▶ [Passage shown]
══════════════════════════════
Saturday, July 25, 2009

Book Review: PUNK LOVE by Susie J. Horgan

Text (c) Robert Barry Francos
Photos from Internet


"I cannot understate this: for many of us, those times, over twenty-five years ago, define who we are now."
- Henry Rollins, from the forward of Punk Love Punk Love, by Susie J. Horgan, with text by Henry Rollins, Ian MacKaye and Alec MacKaye (Universe Publishing/Rizzoliusa.com, 2007)

It is stating the obvious that the DC scene was an important impetus to the national hardcore movement in the early 1980s, so we don't need to go there; let's move on.

Two of the prominent movers to arise (among others) out of the area were Ian MacKaye and Henry Rollins. And yet, this book actually has its birth not in the clubs, but in a Haagen Dasz (screw the umlauts) ice cream shop. It was managed by Rollins and employed MacKaye, who was joined in 1980 by Georgetown student Horgan. They all became fast friends, and with the addition of Horgan's brand new 35mm, they bonded over black and white film.

As she was the only one with a camera that he knew, MacKaye asked her to take the cover shot for the picture sleeve of what would become both an iconic image and sound. It was for MacKaye's Teen Idles "Minor Disturbances" release that turned many tides (yes, I still have my copy).

Most of the shots in the book are of the mere six months that Horgan resided in the DC area, before moving on, but it was enough to capture some amazing shots of motion. Here are some thoughts of the book, and of my own personal refection...

The first part of the (mostly) photo-centric book is of Rollins & MacKaye fooling around in the ice cream store. Yeah, they are important to show the human side of the two of them, but honestly, well, I didn't care. Sure, on some historical level it is important to record this, but...well, whatever.

Horgan learned photography essentially the same way I did about three years earlier, by taking pictures of bands; for me the Ramones. Some shots of hers are amazing, and others are blurry messes, but in a good way - they show motion and passion, rather than being merely out of focus. Rollins states it correctly in the forward for both them and myself, when he says, "I see now that I was nothing but lucky. Right place, right time." I am always grateful for that.

I started taking photos as a memory trigger to remember bands I saw, as I was seeing so many; I almost always took pictures of all of the bands, not just the ones I liked. Over the years, I have noticed people taking pictures of their friends and their friends' bands, and ignoring anyone else. On some level this is true of Horgan, or it is at least in this book. Most shots are of either SOA (Rollins' group) or Minor Threat (MacKaye's). She slips in some of the other bands here an there, such as members of Government Issue, Red C, and Youth Brigade, but most are back- or frontstage, rather than performing, which I think is a loss. Happily there are some great shots of Harley Flanagan, of the Stimulators, pounding some drums. One thing that Horgan did that I certainly did not and that I regret, is take pictures of the audience. In the mid-'70s, the New York scenesters (including myself), basically either sat at tables or bounced our heads to the music, but almost never danced (we were too cool, which annoyed many a visiting group), so there wasn't much to shoot. It wasn't until the advent of hardcore that the audience really began to become more of a focal point, which Horgan does an excellent job of capturing. What is amusing is that in some shots, it just so captures that moment in time, especially the shot of the kids sitting on the steps of the Wilson Center (check the hair on the guys in front); but in other shots, especially the of the pit, it could be taken from any point in time since...though it is noteworthy that there is not one trademark or branded piece of clothing among the bunch, something that has sadly been lost.
══════════════════════════════
▶ [Your tasks]
#1 Answer these from the book review:
(a) In what year did Horgan join MacKaye at the ice cream shop?
(b) For which release did MacKaye ask Horgan to take the cover shot?
(c) Which band did the reviewer photograph while learning photography?
#2 Extract the portion of the book review that runs from "Horgan learned photography" up to and including "grateful for that.".

▶ [Data entries]
══════════════════════════════
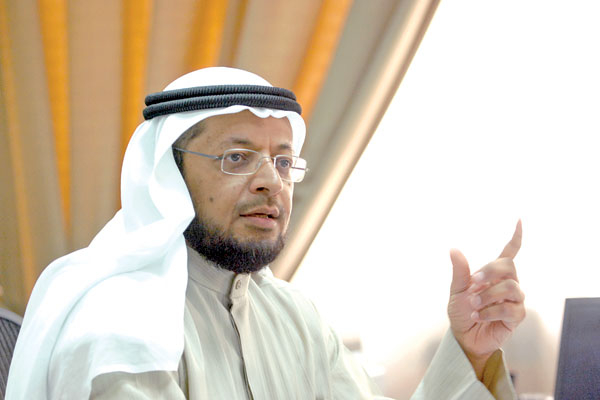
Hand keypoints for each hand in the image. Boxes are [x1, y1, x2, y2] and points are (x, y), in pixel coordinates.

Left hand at [447, 220, 524, 378]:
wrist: (464, 337)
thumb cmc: (461, 312)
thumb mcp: (456, 291)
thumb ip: (460, 271)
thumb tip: (454, 249)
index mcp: (493, 274)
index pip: (510, 252)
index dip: (516, 237)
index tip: (518, 220)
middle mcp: (508, 283)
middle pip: (509, 266)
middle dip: (489, 272)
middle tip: (472, 283)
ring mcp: (515, 299)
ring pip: (511, 287)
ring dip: (488, 295)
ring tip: (473, 305)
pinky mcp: (517, 316)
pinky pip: (510, 308)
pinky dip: (490, 311)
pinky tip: (478, 316)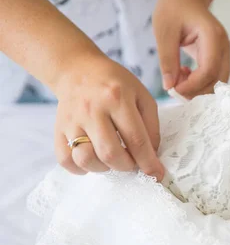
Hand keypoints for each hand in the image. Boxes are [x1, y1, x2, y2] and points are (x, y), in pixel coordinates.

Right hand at [54, 54, 163, 179]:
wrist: (78, 69)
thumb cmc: (115, 84)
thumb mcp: (142, 95)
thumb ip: (151, 125)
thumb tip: (151, 155)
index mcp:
══════════════════════════════
▶ [Answer list]
#1
(a) 1980
(b) The Teen Idles "Minor Disturbances" release
(c) The Ramones

#2
Horgan learned photography essentially the same way I did about three years earlier, by taking pictures of bands; for me the Ramones. Some shots of hers are amazing, and others are blurry messes, but in a good way - they show motion and passion, rather than being merely out of focus. Rollins states it correctly in the forward for both them and myself, when he says, "I see now that I was nothing but lucky. Right place, right time." I am always grateful for that.